Most likely you could have restored it by installing the launcher back with adb or worst case reset the device. That will bring back all apps as well. Unless you have a rooted phone and removed the apps that way.
Android OS updates have been somewhat lackluster since Android 8/9. The OS and smartphones in general are increasingly becoming mature products with little true differentiation.
They will try to leverage “AI” to accelerate upgrade cycles, but we’ll see how that goes.
I’m looking forward to hopefully being able to change the device I’m playing audio out of without having to start Spotify, that way I can change it before I blare fart sounds out of my car speakers or something
It’s important to note that Android ≠ AOSP (Android Open Source Project). Most of the actually interesting features advertised in a new Android release won’t be available to you if your not installing Google Services.
E.g. heavily advertised features like Android 12’s “Material You” adaptive themes aren’t even available on AOSP and thus GrapheneOS, CalyxOS or LineageOS.
New privacy features often already existed for years on custom ROMs like LineageOS.

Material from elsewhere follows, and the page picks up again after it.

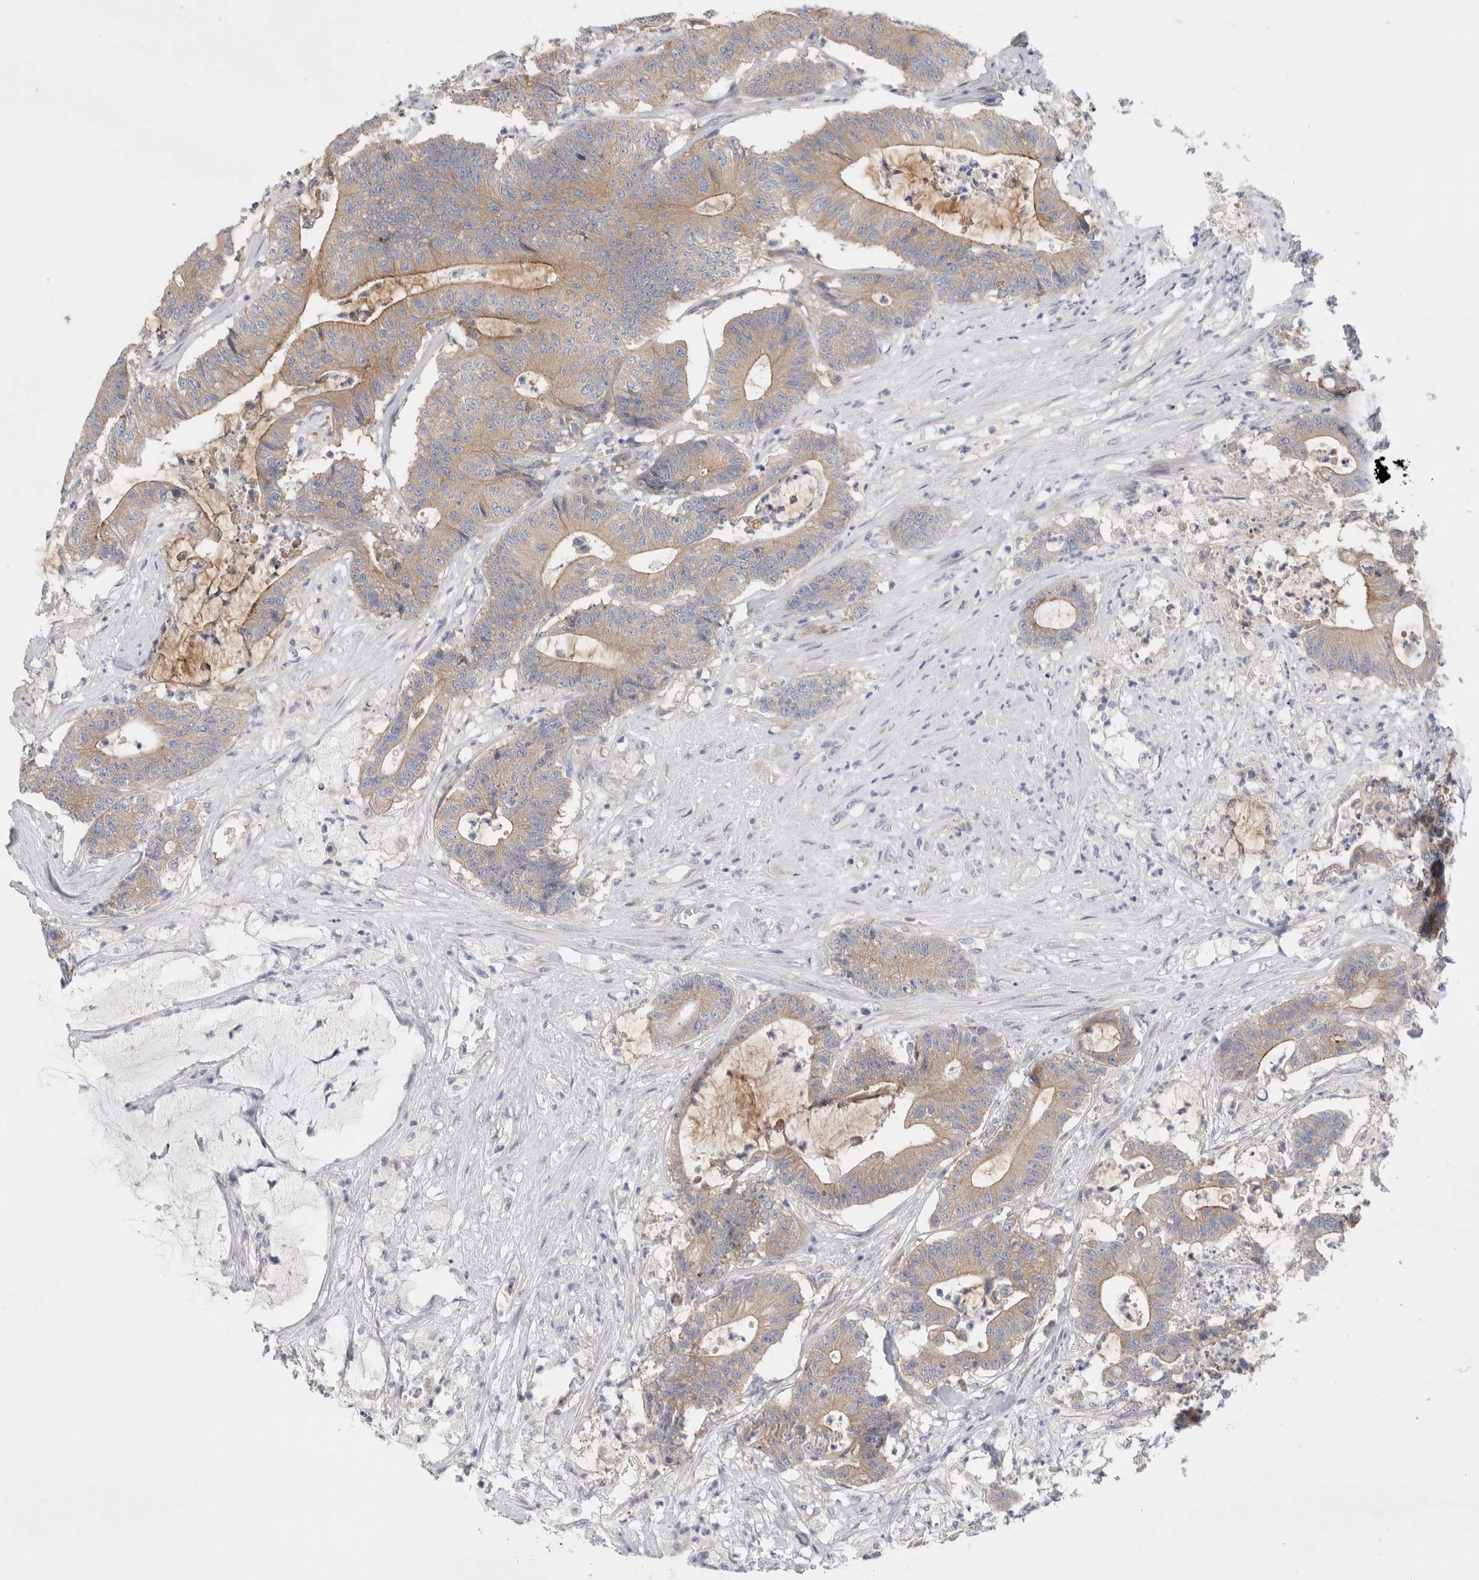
{"staining": {"intensity": "weak", "quantity": ">75%", "location": "cytoplasmic/membranous"}, "tissue": "colorectal cancer", "cell_type": "Tumor cells", "image_type": "cancer", "snomed": [{"axis": "morphology", "description": "Adenocarcinoma, NOS"}, {"axis": "topography", "description": "Colon"}], "caption": "Human colorectal cancer stained with a protein marker displays weak staining in tumor cells.", "gene": "RBM12B", "patient": {"sex": "female", "age": 84}}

This is why since around Android 10 I’m not even following new Android releases, at least not beyond reading glancing over an article. I didn’t even notice my phone updated to from 12 to 13 (GrapheneOS) until I noticed the new background apps menu, which is pretty much all of the changes.
Edit: Being able to set a language per app is a great feature of Android 13.
Edit 2: As pointed out in comments below, my Material You example was wrong.
A better example are heavily advertised translation and image editing features, which are sometimes locked to Pixel and definitely locked to installs with Google Services. Same is true for apps like “Digital Wellbeing”, which don’t work on AOSP but its features are advertised as Android features.
tl;dr
Android updates are even more uninteresting if your using a custom ROM, because most features won’t even be available in open source Android.
Where do you get such information from? I’m using official LineageOS and it has Material You. There is indeed a separate implementation for Pixels afaik but the difference is very little
You’re right, my apologies for confidently spreading misinformation and thank you for pointing it out. Material You colors are available on LineageOS and GrapheneOS, probably CalyxOS too.
With Android 12 GrapheneOS and CalyxOS choosing different colors was not possible, maybe because they didn’t implement something at first, but with 13+ Material You works as intended.
Mostly I use custom launchers because I don’t like the Google News feed and the general UI layout of the stock launcher. KISS launcher has been perfect for me.
I can’t offer any new ones to you but I know Nova has the Google feed. I’ve had to disable it on the last few installs I performed. I’ve noticed not a single Pixel feature that Nova lacks.
lawnchair because of its customizability. icons i want (or made) where i want them to be.
i disable all widgets and feeds anyway so the simpler it’s, the better it is for me. A launcher should become invisible. It should be forgotten behind muscle memory.
Pear launcher has worked great for me. I’m actively trying not to use Google services and Google news is useless to me. I use an RSS reader instead. Pear launcher seems to have no trackers and allows making tabs in the apps screen the way I want. There’s not a huge deal more I need from my launcher.
I also use KISS launcher as a google search replacement. If I tap home button on the home screen then it calls KISS launcher search to find results on my phone (or send to the internet search shortcuts I have set).
If you mean the thing that you get when you swipe right from the main screen, Microsoft Launcher has its own version of that. I use the launcher for how it allows me to arrange the screens and such and disable the news feed while also not having ads anywhere in it, so I don’t know if or how you change the sources, but it is functionally the same as the default Pixel launcher’s.
I love Discreet Launcher because it let’s me quickly acces any of my apps with 1-3 quick movements, allows me to actually appreciate my wallpaper and does everything a launcher needs to (launch apps obviously)
It’s probably not for everyone though, I’m a Window Manager instead of full blown Desktop Environment kind of guy
I also use square. I don’t think I could use a smartphone that has a different layout anymore. But my first smartphone was a Windows phone, so it’s engrained in me.